The wiring space 49 is therefore easily formed between the connector receiving portion
42 and the cluster block 45.
[0037] The above described embodiment may be modified as follows.
[0038] When the interlock wire 60 is fitted in the groove 47 of the cluster block 45, an
adhesive tape 70, which serves as a fixing member, may be wrapped around the entire
circumference of the cluster block 45 as shown in Fig. 4 to fix the interlock wire
60 to the cluster block 45. This configuration prevents the interlock wire 60 from
being displaced when the hybrid automobile mounting the motor-driven compressor 10
vibrates, for example, during driving. Alternatively, the interlock wire 60 may be
fixed to the connector receiving portion 42 by bonding the adhesive tape 70, which
serves as a fixing member, to the entire inner circumference of the connector receiving
portion 42 in a state where the interlock wire 60 is fitted in the groove 48 of the
connector receiving portion 42.
[0039] As shown in Figs. 5A and 5B, a groove 80, which serves as a recess, may be formed
only on the upper wall 46a of the cluster block 45. The groove 80 extends linearly
from the open end to the end wall of the cluster block 45 and arcuately curved from
a point on the upper wall 46a to face the open end of the cluster block 45. The groove
80 then extends linearly to the open end. A groove 81, which serves as a recess and
has the same shape as the groove 80, is formed in a part of the connector receiving
portion 42 that faces the groove 80. The grooves 80, 81 form a wiring space 90. Although
the groove 80 is formed only in the outer surface of the upper wall 46a of the cluster
block 45, a groove, which serves as a recess, may be formed only in the outer surface
of the lower wall 46b of the cluster block 45. In this case, a groove, which serves
as a recess, is formed in a part of the connector receiving portion 42 that corresponds
to the groove in the lower wall 46b of the cluster block 45, and these grooves form
a wiring space.

§ Stored data:
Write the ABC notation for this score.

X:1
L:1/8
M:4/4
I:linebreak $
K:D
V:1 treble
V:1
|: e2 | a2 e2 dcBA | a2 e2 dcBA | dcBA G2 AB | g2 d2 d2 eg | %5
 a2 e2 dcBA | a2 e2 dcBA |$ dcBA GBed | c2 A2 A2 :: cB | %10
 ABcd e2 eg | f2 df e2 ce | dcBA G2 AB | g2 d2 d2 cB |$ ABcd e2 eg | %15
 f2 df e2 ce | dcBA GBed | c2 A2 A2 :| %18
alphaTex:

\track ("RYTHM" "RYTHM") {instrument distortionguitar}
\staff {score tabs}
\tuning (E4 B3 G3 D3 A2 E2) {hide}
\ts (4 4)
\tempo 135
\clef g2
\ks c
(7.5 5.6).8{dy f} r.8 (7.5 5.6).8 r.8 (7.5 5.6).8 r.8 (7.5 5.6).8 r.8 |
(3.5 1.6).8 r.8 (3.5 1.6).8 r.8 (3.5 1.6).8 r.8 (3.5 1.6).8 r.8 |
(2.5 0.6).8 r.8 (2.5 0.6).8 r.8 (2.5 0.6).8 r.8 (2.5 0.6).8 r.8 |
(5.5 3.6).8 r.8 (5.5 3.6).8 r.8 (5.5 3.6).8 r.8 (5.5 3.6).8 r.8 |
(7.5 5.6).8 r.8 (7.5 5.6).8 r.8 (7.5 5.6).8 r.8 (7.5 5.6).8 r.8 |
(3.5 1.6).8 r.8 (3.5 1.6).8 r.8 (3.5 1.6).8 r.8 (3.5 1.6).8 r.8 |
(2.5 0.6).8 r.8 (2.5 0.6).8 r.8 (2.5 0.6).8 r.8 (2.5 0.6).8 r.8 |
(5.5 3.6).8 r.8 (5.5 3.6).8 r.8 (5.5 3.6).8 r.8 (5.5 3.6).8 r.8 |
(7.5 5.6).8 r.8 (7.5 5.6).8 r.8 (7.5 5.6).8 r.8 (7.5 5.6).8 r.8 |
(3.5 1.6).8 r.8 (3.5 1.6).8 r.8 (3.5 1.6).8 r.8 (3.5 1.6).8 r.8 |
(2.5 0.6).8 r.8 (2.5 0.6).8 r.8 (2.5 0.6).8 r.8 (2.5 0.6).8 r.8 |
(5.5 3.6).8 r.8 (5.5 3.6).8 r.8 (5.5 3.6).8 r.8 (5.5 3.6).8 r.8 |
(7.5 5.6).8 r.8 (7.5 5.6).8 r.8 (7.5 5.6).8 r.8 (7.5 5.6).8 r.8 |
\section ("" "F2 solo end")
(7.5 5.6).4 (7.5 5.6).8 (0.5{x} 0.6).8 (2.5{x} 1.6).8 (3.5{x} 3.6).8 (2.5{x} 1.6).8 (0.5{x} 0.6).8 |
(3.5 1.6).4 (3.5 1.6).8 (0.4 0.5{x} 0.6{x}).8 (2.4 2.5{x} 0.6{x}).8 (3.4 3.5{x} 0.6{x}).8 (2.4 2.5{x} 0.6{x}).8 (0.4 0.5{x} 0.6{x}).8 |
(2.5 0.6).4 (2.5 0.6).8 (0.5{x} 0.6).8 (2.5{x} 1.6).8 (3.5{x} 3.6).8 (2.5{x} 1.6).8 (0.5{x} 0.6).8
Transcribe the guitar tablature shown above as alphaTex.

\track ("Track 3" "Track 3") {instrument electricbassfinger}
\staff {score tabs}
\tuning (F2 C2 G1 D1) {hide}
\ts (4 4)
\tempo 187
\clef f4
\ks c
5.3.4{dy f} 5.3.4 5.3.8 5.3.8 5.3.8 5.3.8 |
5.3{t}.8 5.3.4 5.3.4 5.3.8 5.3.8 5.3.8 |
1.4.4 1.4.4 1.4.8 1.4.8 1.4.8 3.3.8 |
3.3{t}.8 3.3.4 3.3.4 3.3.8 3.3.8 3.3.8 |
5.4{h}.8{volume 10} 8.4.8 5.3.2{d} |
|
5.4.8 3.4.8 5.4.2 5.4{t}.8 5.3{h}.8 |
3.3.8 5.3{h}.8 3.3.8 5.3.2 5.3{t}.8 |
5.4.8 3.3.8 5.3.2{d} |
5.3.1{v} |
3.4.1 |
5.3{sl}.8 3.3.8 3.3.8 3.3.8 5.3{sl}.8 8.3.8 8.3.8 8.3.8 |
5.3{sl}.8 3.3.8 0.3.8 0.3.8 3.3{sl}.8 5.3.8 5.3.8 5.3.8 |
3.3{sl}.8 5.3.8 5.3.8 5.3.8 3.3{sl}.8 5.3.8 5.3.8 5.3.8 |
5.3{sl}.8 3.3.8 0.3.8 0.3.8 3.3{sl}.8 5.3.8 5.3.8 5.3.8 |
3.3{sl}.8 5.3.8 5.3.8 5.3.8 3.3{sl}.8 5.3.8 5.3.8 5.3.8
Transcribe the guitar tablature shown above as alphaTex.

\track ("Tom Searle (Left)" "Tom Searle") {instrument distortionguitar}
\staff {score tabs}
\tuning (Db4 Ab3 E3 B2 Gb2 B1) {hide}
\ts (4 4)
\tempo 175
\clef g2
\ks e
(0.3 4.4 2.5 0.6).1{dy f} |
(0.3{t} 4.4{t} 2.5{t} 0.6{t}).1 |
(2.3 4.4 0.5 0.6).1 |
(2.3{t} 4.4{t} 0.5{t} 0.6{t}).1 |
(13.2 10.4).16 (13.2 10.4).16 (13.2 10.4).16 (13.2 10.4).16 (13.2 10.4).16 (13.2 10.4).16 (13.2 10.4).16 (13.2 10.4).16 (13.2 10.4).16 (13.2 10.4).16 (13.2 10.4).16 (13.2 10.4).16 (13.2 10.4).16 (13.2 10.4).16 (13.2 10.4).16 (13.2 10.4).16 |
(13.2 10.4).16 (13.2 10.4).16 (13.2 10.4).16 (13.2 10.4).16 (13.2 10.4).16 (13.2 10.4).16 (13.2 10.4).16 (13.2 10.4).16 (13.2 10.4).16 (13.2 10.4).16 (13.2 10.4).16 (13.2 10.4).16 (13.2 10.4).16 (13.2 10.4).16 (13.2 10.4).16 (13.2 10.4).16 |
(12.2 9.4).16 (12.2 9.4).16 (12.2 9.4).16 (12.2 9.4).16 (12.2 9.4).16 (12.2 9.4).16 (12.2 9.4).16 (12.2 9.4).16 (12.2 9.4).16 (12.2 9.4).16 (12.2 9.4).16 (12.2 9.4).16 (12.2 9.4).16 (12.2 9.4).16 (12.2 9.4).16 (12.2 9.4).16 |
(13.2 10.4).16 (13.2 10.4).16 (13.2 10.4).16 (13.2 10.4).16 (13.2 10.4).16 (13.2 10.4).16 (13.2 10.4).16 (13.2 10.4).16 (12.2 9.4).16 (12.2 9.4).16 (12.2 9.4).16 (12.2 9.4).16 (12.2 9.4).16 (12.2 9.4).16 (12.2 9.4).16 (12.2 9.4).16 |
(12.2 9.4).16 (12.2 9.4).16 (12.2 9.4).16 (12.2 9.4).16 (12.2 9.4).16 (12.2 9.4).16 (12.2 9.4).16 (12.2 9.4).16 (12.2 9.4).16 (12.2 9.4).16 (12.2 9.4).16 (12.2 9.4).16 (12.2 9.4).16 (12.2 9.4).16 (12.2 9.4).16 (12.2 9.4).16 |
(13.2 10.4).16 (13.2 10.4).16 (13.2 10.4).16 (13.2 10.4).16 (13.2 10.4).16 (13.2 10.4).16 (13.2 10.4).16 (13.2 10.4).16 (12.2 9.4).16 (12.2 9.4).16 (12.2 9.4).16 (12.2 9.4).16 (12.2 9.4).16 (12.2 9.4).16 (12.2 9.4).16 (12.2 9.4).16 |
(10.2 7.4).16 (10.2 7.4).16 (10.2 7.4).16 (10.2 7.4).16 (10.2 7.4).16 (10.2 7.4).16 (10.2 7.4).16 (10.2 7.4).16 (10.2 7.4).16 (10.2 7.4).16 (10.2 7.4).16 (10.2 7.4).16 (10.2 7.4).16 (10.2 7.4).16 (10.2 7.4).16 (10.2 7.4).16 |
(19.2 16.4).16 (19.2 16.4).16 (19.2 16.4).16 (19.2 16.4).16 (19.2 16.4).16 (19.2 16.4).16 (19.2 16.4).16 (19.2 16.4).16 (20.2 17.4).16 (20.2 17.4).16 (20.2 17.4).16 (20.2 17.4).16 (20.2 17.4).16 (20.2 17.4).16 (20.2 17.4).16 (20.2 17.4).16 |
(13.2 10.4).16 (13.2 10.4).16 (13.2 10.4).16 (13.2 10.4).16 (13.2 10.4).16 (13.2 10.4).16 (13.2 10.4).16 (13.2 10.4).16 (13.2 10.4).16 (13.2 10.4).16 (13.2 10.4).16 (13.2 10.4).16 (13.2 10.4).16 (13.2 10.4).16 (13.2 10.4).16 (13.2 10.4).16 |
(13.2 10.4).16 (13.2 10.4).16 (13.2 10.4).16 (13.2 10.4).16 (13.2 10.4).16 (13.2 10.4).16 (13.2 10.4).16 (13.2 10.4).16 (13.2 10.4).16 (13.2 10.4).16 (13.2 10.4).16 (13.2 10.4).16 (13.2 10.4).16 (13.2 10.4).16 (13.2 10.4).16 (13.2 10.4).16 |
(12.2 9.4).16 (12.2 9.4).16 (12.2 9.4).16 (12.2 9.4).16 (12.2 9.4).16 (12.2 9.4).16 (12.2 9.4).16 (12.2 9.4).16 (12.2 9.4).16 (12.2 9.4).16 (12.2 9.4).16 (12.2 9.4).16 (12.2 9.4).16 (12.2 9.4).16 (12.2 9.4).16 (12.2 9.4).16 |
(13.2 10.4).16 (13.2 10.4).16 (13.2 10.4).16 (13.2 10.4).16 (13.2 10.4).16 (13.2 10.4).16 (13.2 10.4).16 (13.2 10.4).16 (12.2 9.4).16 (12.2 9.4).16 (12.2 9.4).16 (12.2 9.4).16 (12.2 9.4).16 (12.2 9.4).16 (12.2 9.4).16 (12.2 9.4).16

§ Requirements:
**A.** List every groove that the interlock wire passage identifies by a reference number.
**B.** Write the next part of the interlock wire passage, picking up after its final sentence.
The records are separate from the interlock wire passage and stand apart from it.

§ Outputs in order:
**A.** groove 47, groove 48, groove 80, groove 81

**B.**
[0040] Either the groove 48 in the connector receiving portion 42 or the groove 47 in the
cluster block 45 may be omitted.
[0041] The first, second, and third groove sections 47a, 47b, 47c are formed by inwardly
and arcuately recessing the cluster block 45. However, the shape of the first to third
groove sections 47a to 47c is not particularly limited to an arcuate shape.
[0042] The fourth, fifth, and sixth groove sections 48a, 48b, and 48c are formed by outwardly
and arcuately recessing the second extended portion 42b. However, the shape of the
fourth to sixth groove sections 48a to 48c is not particularly limited to an arcuate
shape.
[0043] The electrical wire is not limited to the interlock wire 60, but may be, for example,
a communication harness for electrically connecting the air conditioner ECU and the
motor drive circuit 30 to each other. In this case, the communication harness is routed
from the external power source 40 to pass through the wiring space formed between
the connector receiving portion 42 and the cluster block 45 and reach the motor drive
circuit 30.
[0044] The connector receiving portion 42 is tubular and has a rectangular cross-section.
However, the connector receiving portion 42 may have a circular cross-section. In
this case, the cluster block 45 is preferably formed to have a circular cross-section.
[0045] The connector receiving portion 42 may be simultaneously formed when the inverter
housing member 14 is formed.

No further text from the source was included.